(RECORDS FOR THIS TASK Opens)
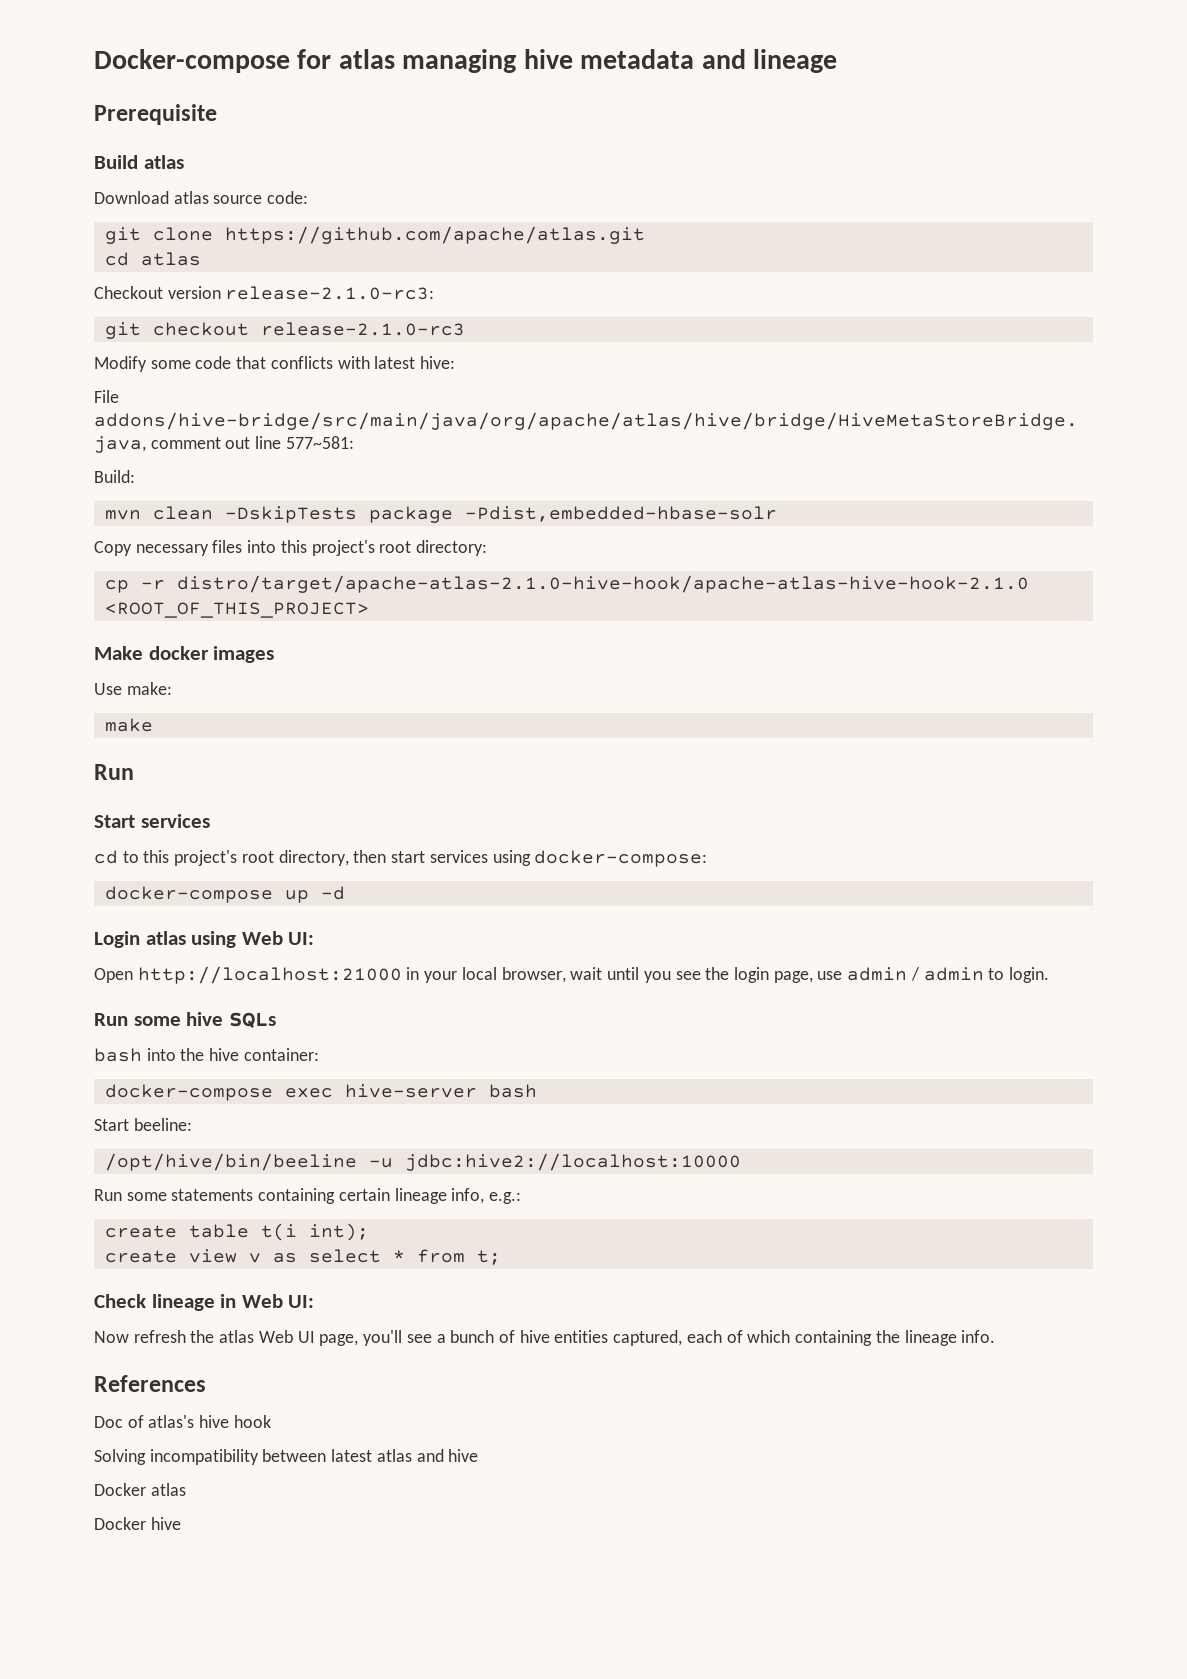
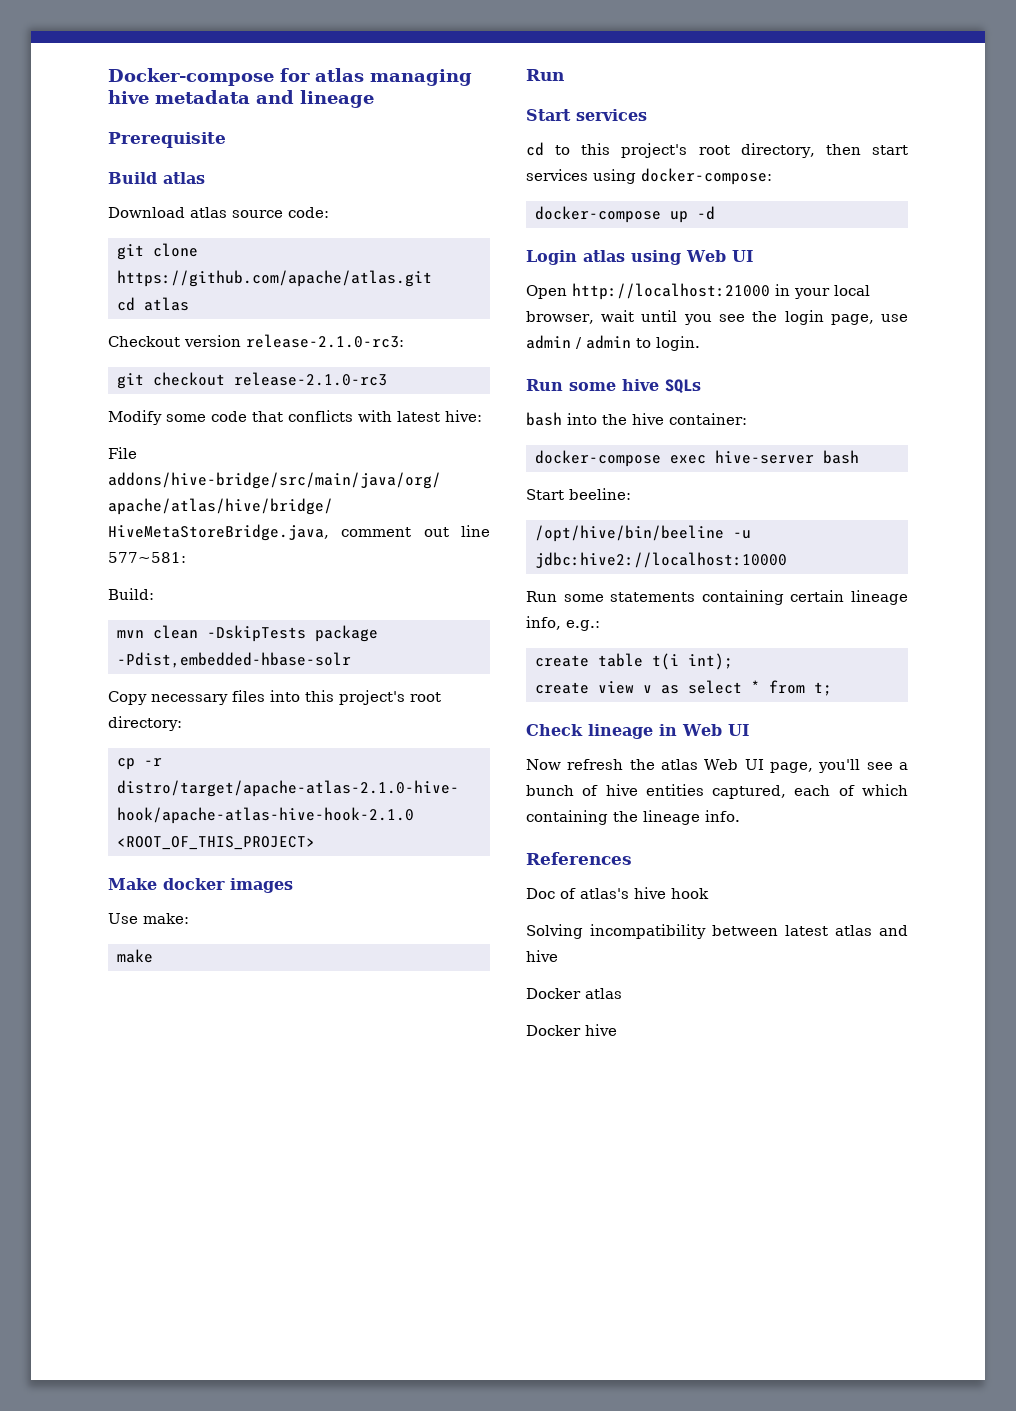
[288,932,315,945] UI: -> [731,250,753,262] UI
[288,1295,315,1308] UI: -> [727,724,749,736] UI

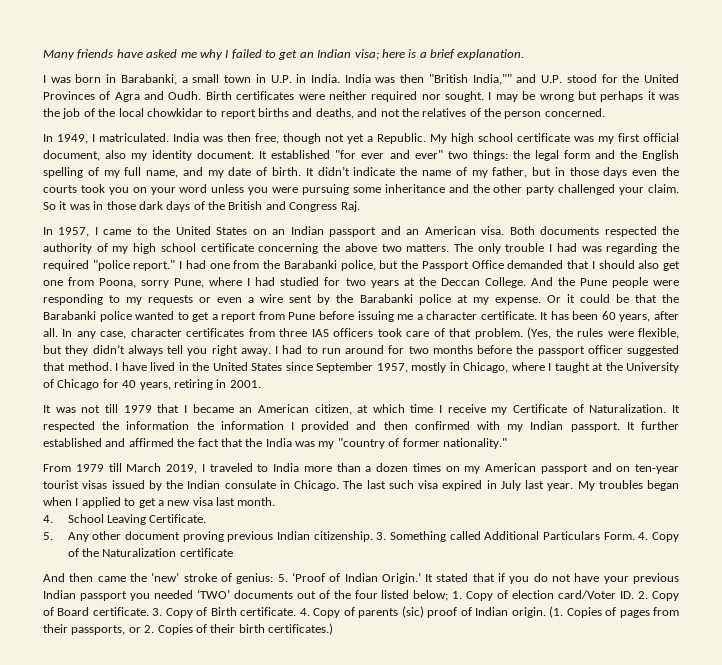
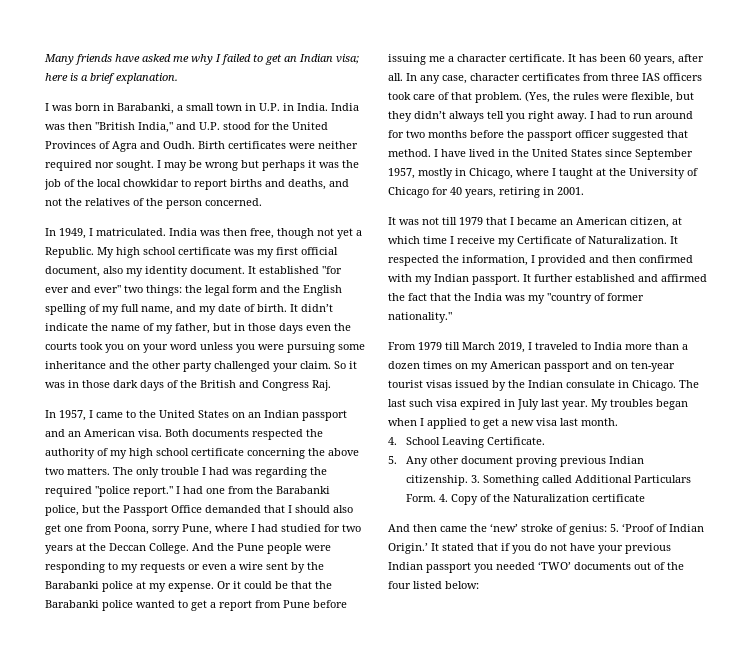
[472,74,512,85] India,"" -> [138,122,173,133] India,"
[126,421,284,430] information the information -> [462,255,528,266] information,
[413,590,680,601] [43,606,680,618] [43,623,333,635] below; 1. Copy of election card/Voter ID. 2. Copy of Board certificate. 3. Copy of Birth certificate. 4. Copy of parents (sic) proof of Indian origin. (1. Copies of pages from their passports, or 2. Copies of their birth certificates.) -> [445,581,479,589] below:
(RECORDS FOR THIS TASK Closes)
Copy out the lines above unchanged. Skip the images.

[288,932,315,945] UI: -> [731,250,753,262] UI
[288,1295,315,1308] UI: -> [727,724,749,736] UI

[472,74,512,85] India,"" -> [138,122,173,133] India,"
[126,421,284,430] information the information -> [462,255,528,266] information,
[413,590,680,601] [43,606,680,618] [43,623,333,635] below; 1. Copy of election card/Voter ID. 2. Copy of Board certificate. 3. Copy of Birth certificate. 4. Copy of parents (sic) proof of Indian origin. (1. Copies of pages from their passports, or 2. Copies of their birth certificates.) -> [445,581,479,589] below:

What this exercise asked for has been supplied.